The NYPD workforce mirrors the city it polices. Twenty-three percent of the uniformed force is black. Hispanics account for 28 percent, and Asians consist of 13 percent. In fact, a majority of the NYPD’s patrol force is non-white. Today’s street officers also operate in an environment where it is likely that a camera somewhere will record his deeds and sometimes words.
The Bill de Blasio administration has inherited a super safe city and has so far been able to report historically low crime statistics. At the same time, this administration has wisely curtailed the footprint of the police, choosing to reserve street stops for those involved in legitimately suspicious conduct.
The city’s police commissioner, who is well respected by cops, comes to New York from Los Angeles, a city that went through a wrenching period where the agency was accused of having an abusive culture which culminated in the appointment of a federal overseer for the LAPD. While this was no doubt a painful experience for William J. Bratton, it serves him well as New York’s top cop tries to keep the city safe while at the same time delivering equal justice on the city’s streets.
Where the NYPD has been tarnished, it has been in large part because of political and police leadership failures.

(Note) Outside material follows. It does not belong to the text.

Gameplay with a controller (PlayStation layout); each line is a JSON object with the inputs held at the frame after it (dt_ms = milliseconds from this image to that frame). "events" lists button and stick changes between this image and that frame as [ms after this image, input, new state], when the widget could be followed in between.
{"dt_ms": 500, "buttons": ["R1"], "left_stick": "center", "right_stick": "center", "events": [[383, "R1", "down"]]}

The seeds of the Garner tragedy were sown when the officers were ordered to make a custodial arrest of someone committing a trivial tax crime. The Sean Bell case which rocked the department in 2006 involved city officials choosing a police-driven strategy to shutter a social club when civil enforcement would have been far less risky. NYPD brass failed when it heedlessly over-expanded an elite unit, Street Crime, and allowed systems of supervision and accountability to corrode: Amadou Diallo an unarmed immigrant mistakenly shot by police may have paid the price. After tragic events in New York and Missouri, a tremendous amount of commentary and attention has centered on the accountability of front line officers which is understandable. But making policing better, and preventing tensions and tragedies requires political and police leaders to make difficult, not always popular decisions. Wish I could say that my confidence is high about that.